The way we go about projecting historical trends into the future is described below:
Below, we loop through all countries in the dataset and all variables used as inputs in the machine learning model. We fit the following model types and then record their RMSE scores:
Linear model where the input variable is modeled as a function of time
Quadratic model where the input variable is modeled as a function of time
Cubic model where the input variable is modeled as a function of time
Autoregressive models where the input variable is modeled as a function of its previous value(s), including anywhere from 1 to 3 annual lags
Please note that this part may be computationally intensive and may
take 5-10 minutes to complete. The user may in this
connection specify not to test all possible models but import the
results from a previous test by adjusting the value of the
RefreshAllInputs variable.
## [1] "Note: imported 4023 best performing model results from previous run."
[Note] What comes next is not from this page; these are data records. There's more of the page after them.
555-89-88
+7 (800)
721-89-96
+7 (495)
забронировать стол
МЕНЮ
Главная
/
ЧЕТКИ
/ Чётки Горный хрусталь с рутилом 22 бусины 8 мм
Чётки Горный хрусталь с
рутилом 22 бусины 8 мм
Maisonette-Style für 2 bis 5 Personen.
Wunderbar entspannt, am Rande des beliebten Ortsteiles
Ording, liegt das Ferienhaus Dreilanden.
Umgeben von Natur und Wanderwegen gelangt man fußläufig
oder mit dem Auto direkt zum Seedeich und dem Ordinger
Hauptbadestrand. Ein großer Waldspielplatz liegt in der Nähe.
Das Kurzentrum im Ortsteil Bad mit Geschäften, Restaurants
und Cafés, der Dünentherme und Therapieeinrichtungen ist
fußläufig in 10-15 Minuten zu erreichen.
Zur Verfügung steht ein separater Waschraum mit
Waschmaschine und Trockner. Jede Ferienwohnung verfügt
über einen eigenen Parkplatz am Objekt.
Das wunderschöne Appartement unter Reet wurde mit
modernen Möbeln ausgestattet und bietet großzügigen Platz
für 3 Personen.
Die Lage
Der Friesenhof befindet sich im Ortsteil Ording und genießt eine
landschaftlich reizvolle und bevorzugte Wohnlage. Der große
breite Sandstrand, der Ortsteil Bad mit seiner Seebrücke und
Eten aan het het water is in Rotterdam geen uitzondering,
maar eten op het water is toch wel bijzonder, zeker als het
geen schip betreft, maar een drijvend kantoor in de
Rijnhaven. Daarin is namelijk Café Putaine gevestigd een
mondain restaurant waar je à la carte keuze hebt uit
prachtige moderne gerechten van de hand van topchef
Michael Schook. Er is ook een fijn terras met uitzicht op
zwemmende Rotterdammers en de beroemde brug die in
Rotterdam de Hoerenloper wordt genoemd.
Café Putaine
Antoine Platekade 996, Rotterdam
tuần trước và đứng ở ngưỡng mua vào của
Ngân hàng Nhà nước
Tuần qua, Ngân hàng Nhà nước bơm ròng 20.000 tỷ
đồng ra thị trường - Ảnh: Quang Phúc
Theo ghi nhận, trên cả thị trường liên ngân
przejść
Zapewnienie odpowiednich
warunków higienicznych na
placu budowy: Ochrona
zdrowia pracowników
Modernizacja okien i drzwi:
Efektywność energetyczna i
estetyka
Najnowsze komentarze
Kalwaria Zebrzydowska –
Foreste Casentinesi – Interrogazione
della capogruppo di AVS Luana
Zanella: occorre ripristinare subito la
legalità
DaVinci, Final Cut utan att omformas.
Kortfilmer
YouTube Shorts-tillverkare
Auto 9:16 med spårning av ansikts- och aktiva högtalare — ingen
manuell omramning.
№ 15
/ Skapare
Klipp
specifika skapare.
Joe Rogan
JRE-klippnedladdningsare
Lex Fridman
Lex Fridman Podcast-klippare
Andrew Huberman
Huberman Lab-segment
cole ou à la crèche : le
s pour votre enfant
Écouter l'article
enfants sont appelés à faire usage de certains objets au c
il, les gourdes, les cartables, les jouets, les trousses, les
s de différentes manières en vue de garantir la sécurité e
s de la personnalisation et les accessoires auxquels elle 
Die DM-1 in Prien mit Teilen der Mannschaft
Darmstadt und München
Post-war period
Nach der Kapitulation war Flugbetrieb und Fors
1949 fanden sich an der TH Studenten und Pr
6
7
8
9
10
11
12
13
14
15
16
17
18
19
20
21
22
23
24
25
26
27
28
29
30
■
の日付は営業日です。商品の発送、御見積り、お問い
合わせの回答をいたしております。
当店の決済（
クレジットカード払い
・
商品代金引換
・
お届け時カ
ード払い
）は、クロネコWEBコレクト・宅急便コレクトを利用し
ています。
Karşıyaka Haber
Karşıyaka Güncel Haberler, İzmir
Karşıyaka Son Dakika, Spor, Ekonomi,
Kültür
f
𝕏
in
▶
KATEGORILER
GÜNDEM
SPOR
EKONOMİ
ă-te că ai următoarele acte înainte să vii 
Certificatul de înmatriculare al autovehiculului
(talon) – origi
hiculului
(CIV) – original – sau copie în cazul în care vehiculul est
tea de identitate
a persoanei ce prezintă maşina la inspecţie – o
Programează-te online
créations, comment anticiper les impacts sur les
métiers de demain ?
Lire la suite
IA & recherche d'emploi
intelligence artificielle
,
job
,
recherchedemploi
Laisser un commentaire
Here, we use the model test results generated/imported in the preceding section to identify and fit the best performing model for each country and variable. Following this, we generate predictions for the period 2023-2024. Finally, we consolidate the predictions of the background data into a single data frame that can be passed on to our machine learning model.
The user may in this connection specify not to repeat the process
upon each re-run of the notebook but to import the placeholder
data created in a previous run by adjusting the value of the
RefreshAllInputs variable.
## [1] "Successfully imported input data for ML model from a previous run."
Now that we have all inputs available for our ML model, we can proceed by fitting it on the training data and then using it to generate predictions for future time periods.
Finally, we import our pre-optimized random forest model and use it to generate predictions for the period 2023-2024.
## [1] "Successfully generated predictions for 298 rows of data."
## [1] "Clean dataset containing history and predictions exported to 'Data/Output'."
First, we would like to see what the happiest countries are based on their last predicted annual scores:
As was the case in historical data, we see a lot of Nordic and European countries among the happiest countries in the world; in fact, among the top 10 happiest in 2024, we only see European countries.
Looking at the least happy countries, the predicted happiness scores are not surprising either given the historical background:
Similarly to what we observed in the historical data, we see that a lot of countries suffering from internal/armed conflicts like Afghanistan, Lebanon and Yemen are expected to retain their relatively low levels of happiness even in 2024.
To be better able to compare happiness across the globe, we create an interactive color-coded world map where each country will get its own happiness score plotted with a different color shade. Unfortunately, we do not have data for all countries, so some states will be colored white due to missing observations.
In this notebook, we’ve demonstrated how we can use a predictive ML model to estimate the expected level of happiness in the future. In order to do so, we first needed to generate input data for future time periods that we can feed into the model. This was done at the country level, where trends for individual variables were projected into the next 2 years using the most appropriate regression model for the individual series. After we had our input data ready, the process of predicting future happiness scores was quite straightforward. Finally, we created some visualizations to help us make sense of the predictions, which turned out quite sensible given the historical context.